Kirill Izotov ,Managing Director, IT has provided comments on Mandeep's article , I thought of publishing it as a separate post. Please find Kirill's original comment below. This is an interesting discussion, and I would like to offer some additions to the recommendations kindly published by Mandeep Grewal.
1. The batch size should be considered very carefully depending on the status of the system – if the system that EIM is running on is "hot" or "cold", i.e. if users and other processes are actively performing insert/update/delete operations ("hot") or the system is provided exclusively for the EIM processing ("cold").
2. Look up isolation level. Locking, for example on SQL server, may cause lock waits and even chained lock waits, and insert/update/delete operations on certain systems may cause true operational problems if the batch size is larger than – in some cases – even 2000 records. In a case of merge operations the batch size should be even smaller in most cases per the number of tables involved into processing.
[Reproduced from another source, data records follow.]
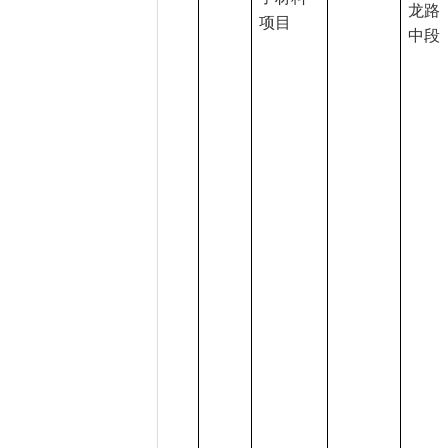
龙路
项目
中段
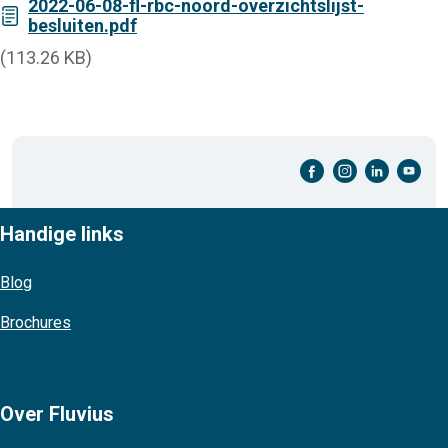
2022-06-08-fl-rbc-noord-overzichtslijst-
besluiten.pdf
(113.26 KB)
facebook-cirkel
instagram-cirkel
linkedin-cirkel
youtube-cirkel
Handige links
Blog
Brochures
Over Fluvius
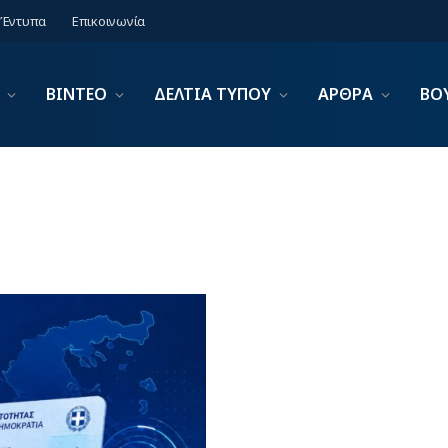
Έντυπα
Επικοινωνία
ΒΙΝΤΕΟ
ΔΕΛΤΙΑ ΤΥΠΟΥ
ΑΡΘΡΑ
ΒΟ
3. If the system is "cold" – run the EIM processes in parallel (from EIM components residing on different Siebel servers if you need to run many tasks, depends on the capacity of you EIM component Siebel server) and turn on row level locks – disable all higher locking. This will help avoiding processes waiting on each other for lock releases. Run as large batches as you see fit knowing your system (start with 30K rows and go up and down in the increments of 10K, than 2K, until the optimal batch size is defined). Keep in mind that for most systems to avoid bottlenecks on I/O, CPU and memory 20K-40K batches may be optimal. Hint: the bottleneck usually resides with I/O, so plan in advance with DBAs which file groups/files you place EIM tables and EIM tables indices in, and place those onto separate sets of spindles (almost irrelevant in case of solid state drives or advance storage systems). Partition the EIM tables based on batch numbers if you need to perform large load, create partitions for 200-300K rows. Implement alerting on the db server for any lock waits >60 seconds, comes handy.
4. It is worth putting batches into a minimum number of processing sequences; that eliminates necessity for the EIM task loading dictionary from the repository for each of the batches – it is done once for all batches in a process.
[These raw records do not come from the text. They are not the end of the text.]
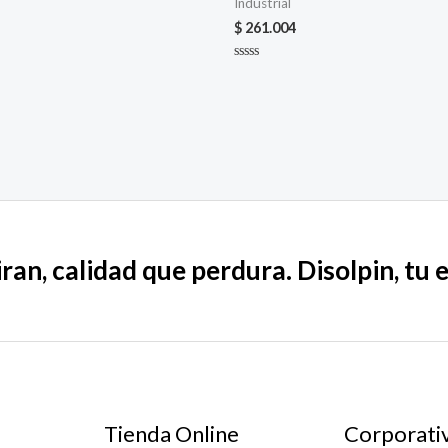
Industrial
$
261.004
Valorado
en
0
de
5
ran, calidad que perdura. Disolpin, tu 
Tienda Online
Corporati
5. "Regular maintenance" is a general rule for any table in a DB that is undergoing changes; in the case of EIM when any significant number of records are processed defragmentation and statistics updates should be performed on the EIM table(s) right post populating EIM table and prior processing, and may be in parallel with processing (depends on how large is the load and the degree of indices fragmentation you observe when doing routine check during processing). This stands true for inserts, updates, deletes, exports and merges. For DB2 you can enjoy UPDATE STATISTICS parameter in the .ifb file, but defragmentation is still needed if you are not running on some very advance storage system like EMC Symmetrix DMX.
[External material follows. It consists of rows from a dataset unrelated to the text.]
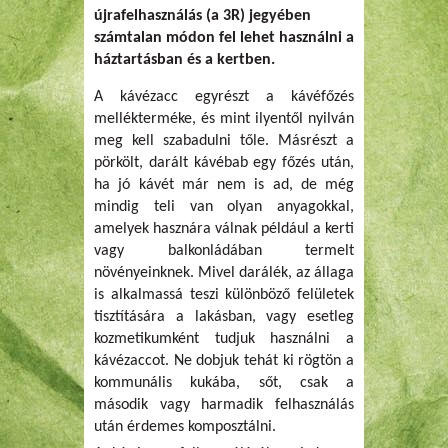
újrafelhasználás (a 3R) jegyében
számtalan módon fel lehet használni a
háztartásban és a kertben.
A kávézacc egyrészt a kávéfőzés
mellékterméke, és mint ilyentől nyilván
meg kell szabadulni tőle. Másrészt a
pörkölt, darált kávébab egy főzés után,
ha jó kávét már nem is ad, de még
mindig teli van olyan anyagokkal,
amelyek hasznára válnak például a kerti
vagy balkonládában termelt
növényeinknek. Mivel darálék, az állaga
is alkalmassá teszi különböző felületek
tisztítására a lakásban, vagy esetleg
kozmetikumként tudjuk használni a
kávézaccot. Ne dobjuk tehát ki rögtön a
kommunális kukába, sőt, csak a
második vagy harmadik felhasználás
után érdemes komposztálni.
6. Once working on a "cold" system (when the system is dedicated to the load) interesting results in terms of speeding up large loads – up to 3-15000 times per my experience – can be obtained once you drop all indices from the target base tables (leave only clustered and user key/unique indices alone on the base tables), and drop ALL indices on the EIM table – create clustered index with a "covering" key based on the columns of the indices you see in the trace minus columns that you are not populating in the EIM table + ROW_ID for uniqueness (yes, this contradicts best practices for clustered indices but in this case works with a multi-column unique key like a charm). Of cause, if you use this approach setting of hints and essential hints to false in the .ifb file is necessary (in some cases you will still see hints in traces – use trace flag 8602 on SQL server to disable hints on db server level, I cannot recall for Oracle from the top of my head). Once you are done with EIM processing, apply all indeces as those were defined prior you started your exercise, and remove the flag.
7. After you are done with the initial planning/testing/tuning of a large load, disable all events logs (to 0 or 1 depending on your version of Siebel) and traces on the application servers EIM components. Not a large win, but once we are talking of hundreds of millions of records to process even small percentage may give you extra time for your precious resting. The same applies to dropping triggers, disabling transactions logging, etc.